Department of Surgery, Marshall University, Huntington, West Virginia.
Department of Surgery, Marshall University, Huntington, West Virginia.
J Surg Res. 2019 Jan;233:391-396. doi: 10.1016/j.jss.2018.08.037. Epub 2018 Sep 14.
Blunt trauma in the geriatric population is fraught with poor outcomes, with injury severity and comorbidities impacting morbidity and mortality.
We retrospectively reviewed 2172 patients aged ≥65 y who fell, requiring hospital admission between January 2012 and December 2016. There were 403 patients in the surgical arm (SA) and 1769 patients in the medical arm (MA). Ground-level falls were the only mechanism of injury included. We excluded all ICU admissions and deaths within 24 h.
There were 5 deaths (1.24%) in the SA and 16 deaths (0.90%) in the MA (P = 0.57). The mean trauma injury severity score survival probability prediction in the SA was 96.9% versus 97.1% in the MA. MA patients had more comorbidities overall than SA patients. There was no difference in mortality between the SA and MA groups in multiple logistic regression models that accounted for trauma injury severity scores (TRISS) and comorbidities. Unadjusted hospital length of stay was 1 d shorter (median; 95% CI -1.4 to -0.6) in the SA and 0.5 d shorter (median; 95% CI -0.8 to -0.1) when adjusted for TRISS and comorbidities using multiple quantile regression. Finally, patients in the SA were 2.1 (95% CI 1.7 to 2.6) times more likely to be discharged home compared with patients in the MA, and this remained significant (OR 1.9; 95% CI 1.5 to 2.5) with simultaneous adjustment for TRISS and comorbidities using multiple logistic regression.

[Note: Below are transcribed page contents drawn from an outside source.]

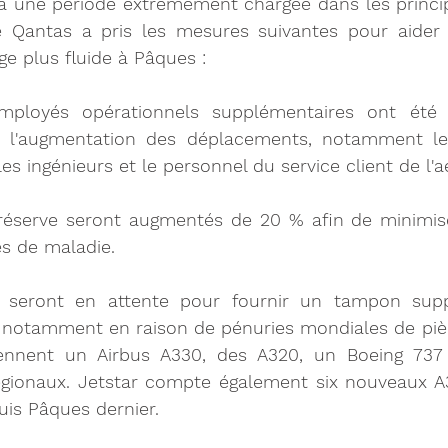
a une période extrêmement chargée dans les princip
e Qantas a pris les mesures suivantes pour aider 
e plus fluide à Pâques :
ployés opérationnels supplémentaires ont été r
 l'augmentation des déplacements, notamment le
 les ingénieurs et le personnel du service client de l'a
a réserve seront augmentés de 20 % afin de minimis
és de maladie.
 seront en attente pour fournir un tampon supp
, notamment en raison de pénuries mondiales de pièc
nnent un Airbus A330, des A320, un Boeing 737 
gionaux. Jetstar compte également six nouveaux A3
puis Pâques dernier.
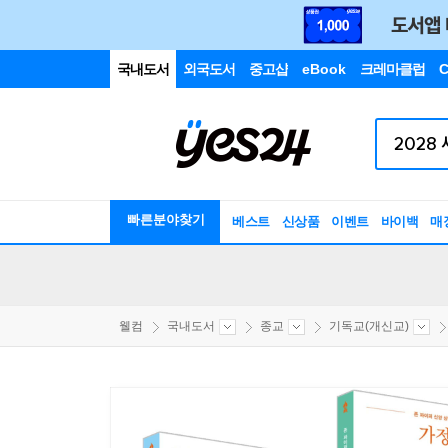
국내도서
외국도서
중고샵
eBook
크레마클럽
C
빠른분야찾기
베스트
신상품
이벤트
바이백
매
웰컴
국내도서
종교
기독교(개신교)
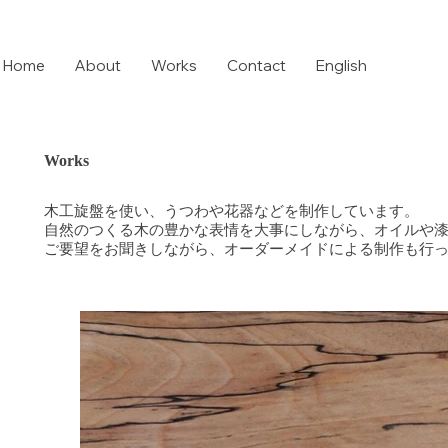
Home
About
Works
Contact
English
Works
木工旋盤を使い、うつわや花器などを制作しています。
自然のつくる木の豊かな表情を大事にしながら、オイルや
​ご要望をお聞きしながら、オーダーメイドによる制作も行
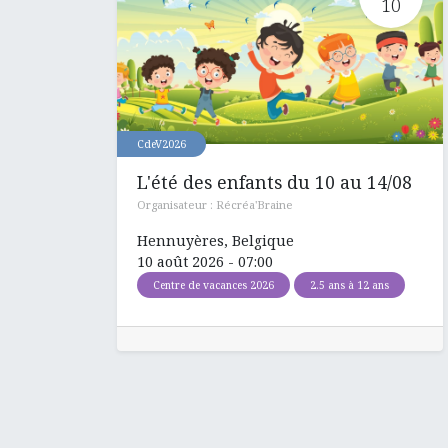
10
CdeV2026
L'été des enfants du 10 au 14/08
Organisateur :
Récréa'Braine
Hennuyères
,
Belgique
10 août 2026
-
07:00
Centre de vacances 2026
2.5 ans à 12 ans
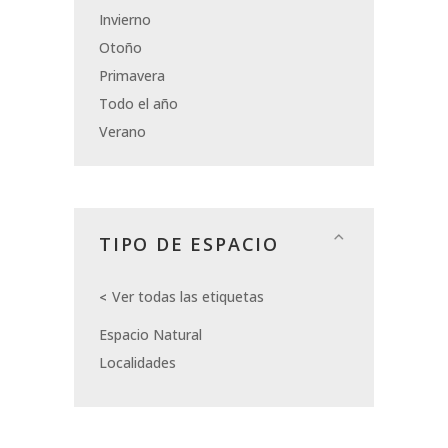
Invierno
Otoño
Primavera
Todo el año
Verano
TIPO DE ESPACIO
Ver todas las etiquetas
Espacio Natural
Localidades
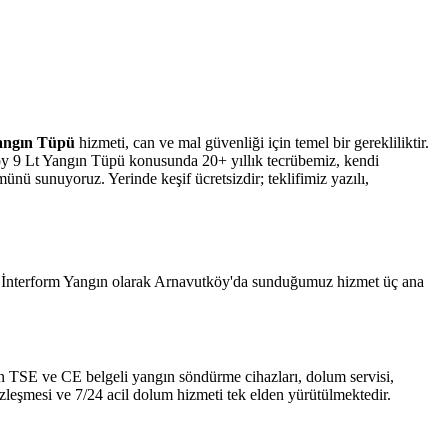
angın Tüpü
hizmeti, can ve mal güvenliği için temel bir gerekliliktir.
öy 9 Lt Yangın Tüpü konusunda 20+ yıllık tecrübemiz, kendi
ünü sunuyoruz. Yerinde keşif ücretsizdir; teklifimiz yazılı,
r. İnterform Yangın olarak Arnavutköy'da sunduğumuz hizmet üç ana
 için TSE ve CE belgeli yangın söndürme cihazları, dolum servisi,
özleşmesi ve 7/24 acil dolum hizmeti tek elden yürütülmektedir.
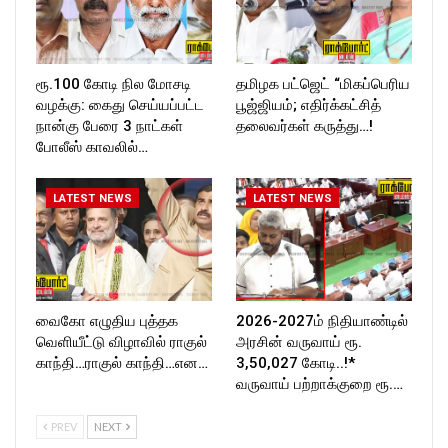
ரூ.100 கோடி நில மோசடி
தமிழக பட்ஜெட் “மிகப்பெரிய
வழக்கு: கைது செய்யப்பட்ட
பூஜ்ஜியம்; எதிர்க்கட்சித்
நான்கு பேரை 3 நாட்கள்
தலைவர்கள் கருத்து…!
போலீஸ் காவலில்…
LATEST NEWS
LATEST NEWS
வைகோ எழுதிய புத்தக
2026-2027ம் நிதியாண்டில்
வெளியீட்டு விழாவில் ராகுல்
அரசின் வருவாய் ரூ.
காந்தி…ராகுல் காந்தி…என…
3,50,027 கோடி..!*
வருவாய் பற்றாக்குறை ரூ.…
PREV
NEXT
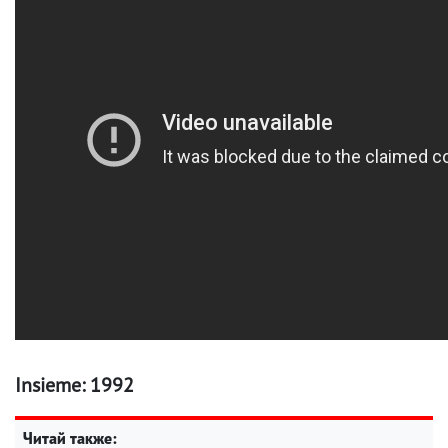
Insieme: 1992
Читай также:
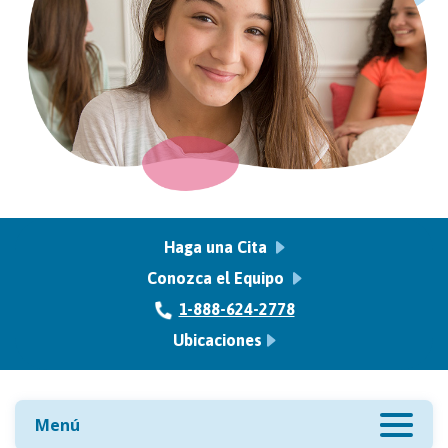
Haga una Cita
Conozca el Equipo
1-888-624-2778
Ubicaciones
Menú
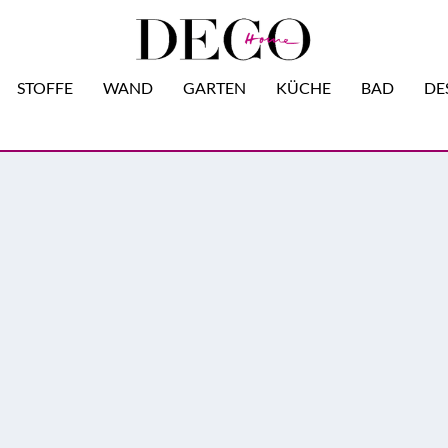
STOFFE
WAND
GARTEN
KÜCHE
BAD
DE
Unsere Design-Auslese
:
Newsletter hier abonnieren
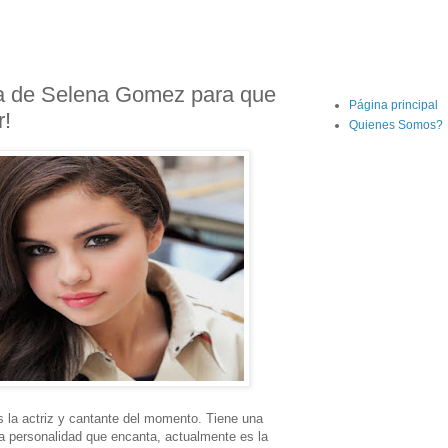
za de Selena Gomez para que
Página principal
r!
Quienes Somos?
la actriz y cantante del momento. Tiene una
a personalidad que encanta, actualmente es la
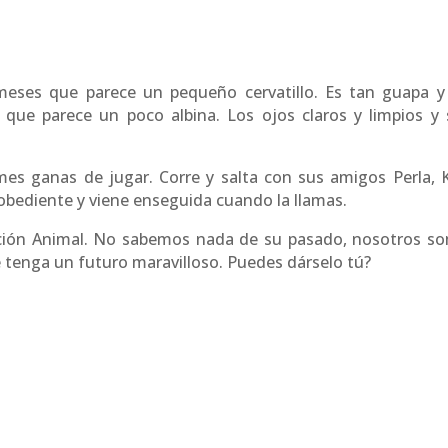
eses que parece un pequeño cervatillo. Es tan guapa y
o que parece un poco albina. Los ojos claros y limpios y 
es ganas de jugar. Corre y salta con sus amigos Perla, K
 obediente y viene enseguida cuando la llamas.
cción Animal. No sabemos nada de su pasado, nosotros s
 tenga un futuro maravilloso. Puedes dárselo tú?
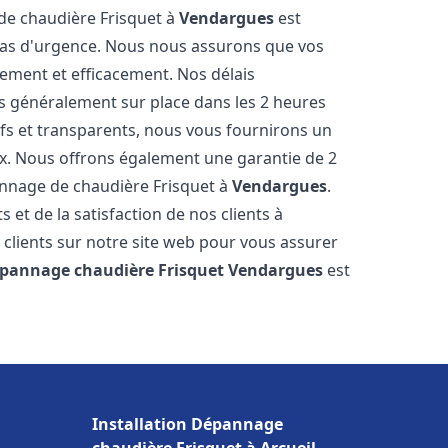
 de chaudière Frisquet à
Vendargues
est
 cas d'urgence. Nous nous assurons que vos
ement et efficacement. Nos délais
s généralement sur place dans les 2 heures
ifs et transparents, nous vous fournirons un
ux. Nous offrons également une garantie de 2
pannage de chaudière Frisquet à
Vendargues
.
 et de la satisfaction de nos clients à
 clients sur notre site web pour vous assurer
épannage chaudière Frisquet
Vendargues
est
Installation Dépannage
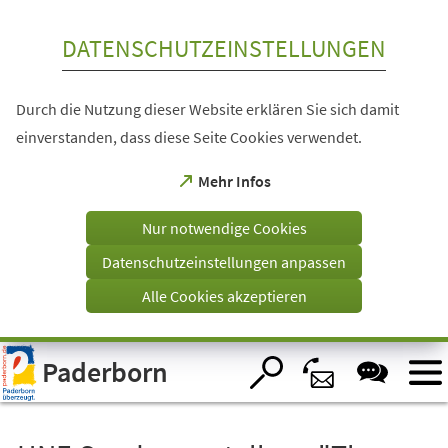
Inhalt anspringen
DATENSCHUTZEINSTELLUNGEN
Durch die Nutzung dieser Website erklären Sie sich damit
einverstanden, dass diese Seite Cookies verwendet.
(Öffnet
Mehr Infos
in
einem
Nur notwendige Cookies
neuen
Tab)
Datenschutzeinstellungen anpassen
Alle Cookies akzeptieren
Visuelle
Paderborn
Assistenzsoftware
öffnen.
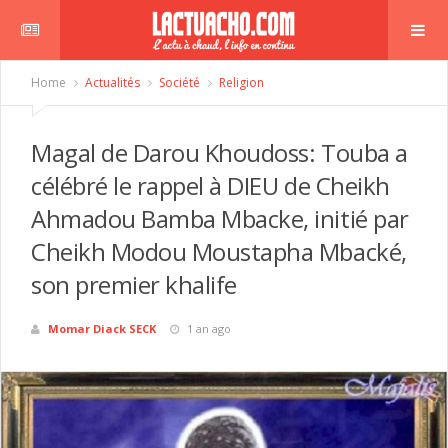
Home
Actualités
Société
Religion
Magal de Darou Khoudoss: Touba a
célébré le rappel à DIEU de Cheikh
Ahmadou Bamba Mbacke, initié par
Cheikh Modou Moustapha Mbacké,
son premier khalife
Momar Diack SECK
1 an ago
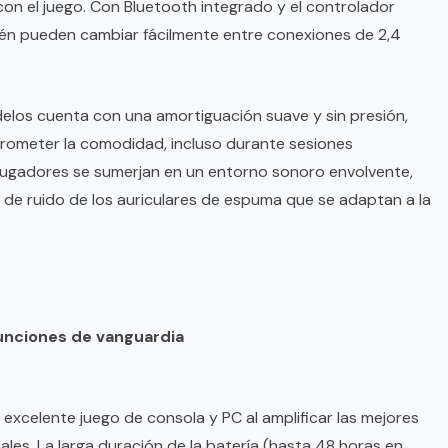
con el juego. Con Bluetooth integrado y el controlador
ién pueden cambiar fácilmente entre conexiones de 2,4
elos cuenta con una amortiguación suave y sin presión,
ometer la comodidad, incluso durante sesiones
 jugadores se sumerjan en un entorno sonoro envolvente,
a de ruido de los auriculares de espuma que se adaptan a la
funciones de vanguardia
 excelente juego de consola y PC al amplificar las mejores
ales. La larga duración de la batería (hasta 48 horas en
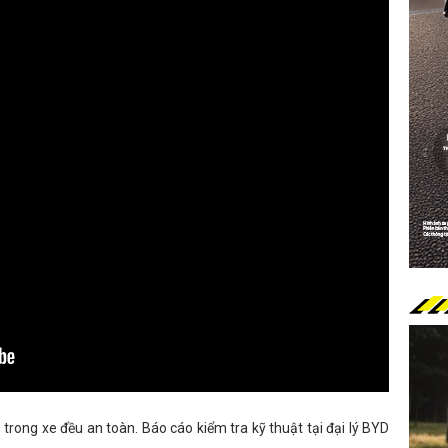
 trong xe đều an toàn. Báo cáo kiểm tra kỹ thuật tại đại lý BYD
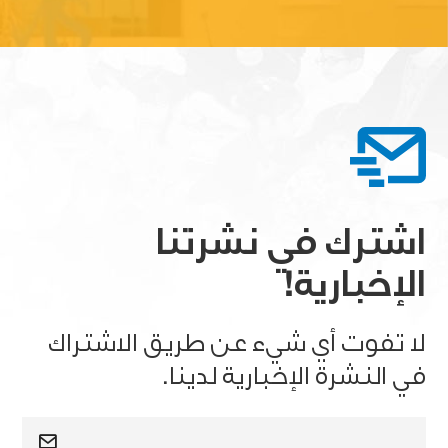
اشترك في نشرتنا
الإخبارية!
لا تفوت أي شيء عن طريق الاشتراك
في النشرة الإخبارية لدينا.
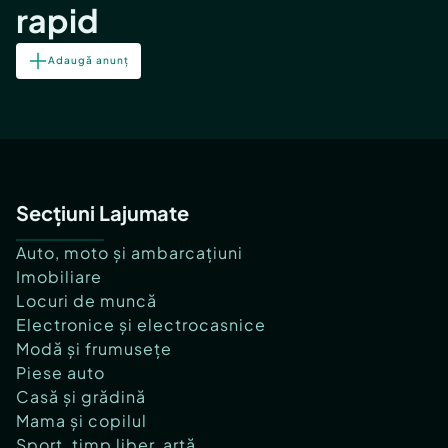
rapid
Adaugă anunț
Secțiuni Lajumate
Auto, moto și ambarcațiuni
Imobiliare
Locuri de muncă
Electronice și electrocasnice
Modă și frumusețe
Piese auto
Casă și grădină
Mama și copilul
Sport, timp liber, artă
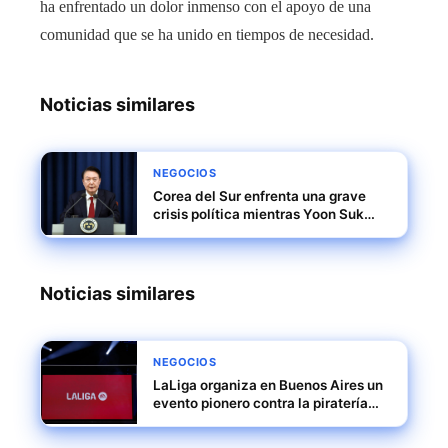
ha enfrentado un dolor inmenso con el apoyo de una
comunidad que se ha unido en tiempos de necesidad.
Noticias similares
NEGOCIOS
Corea del Sur enfrenta una grave
crisis política mientras Yoon Suk
Yeol encara juicio político y posible
arresto
Noticias similares
NEGOCIOS
LaLiga organiza en Buenos Aires un
evento pionero contra la piratería
audiovisual en Latinoamérica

Geriatric blunt trauma patients admitted to surgical services after mechanical falls have no difference in survival, a shorter median length of stay, and increased likelihood of being discharged home compared with patients admitted to medical services.
老年人钝性创伤的预后较差,受伤严重程度和合并症会影响发病率和死亡率。
我们回顾性分析了 2012 年 1 月至 2016 年 12 月间因摔倒需要住院的 2172 名年龄≥65 岁的患者。其中手术组(SA)有 403 例,医疗组(MA)有 1769 例。只包括地面坠落这一单一损伤机制。我们排除了所有 ICU 住院和 24 小时内死亡的患者。
SA 组有 5 例死亡(1.24%),MA 组有 16 例死亡(0.90%)(P=0.57)。SA 组创伤严重程度评分生存概率预测平均为 96.9%,MA 组为 97.1%。与 SA 组相比,MA 组患者的合并症总体更多。多变量逻辑回归模型在考虑创伤严重程度评分(TRISS)和合并症后,SA 和 MA 两组之间的死亡率没有差异。未调整的住院时间在 SA 组缩短 1 天(中位数;95%CI -1.4 至 -0.6),在调整 TRISS 和合并症的情况下缩短 0.5 天(中位数;95%CI -0.8 至 -0.1)。使用多元分位数回归。最后,与 MA 组相比,SA 组患者出院回家的可能性高 2.1 倍(95%CI 1.7 至 2.6),并且在使用多变量逻辑回归同时调整 TRISS 和合并症后,这一结果仍然显著(OR 1.9;95%CI 1.5 至 2.5)。
与接受医疗服务的患者相比,因机械性摔倒而接受外科治疗的老年钝性创伤患者在存活率、中位住院时间较短以及出院回家的可能性增加方面没有差异。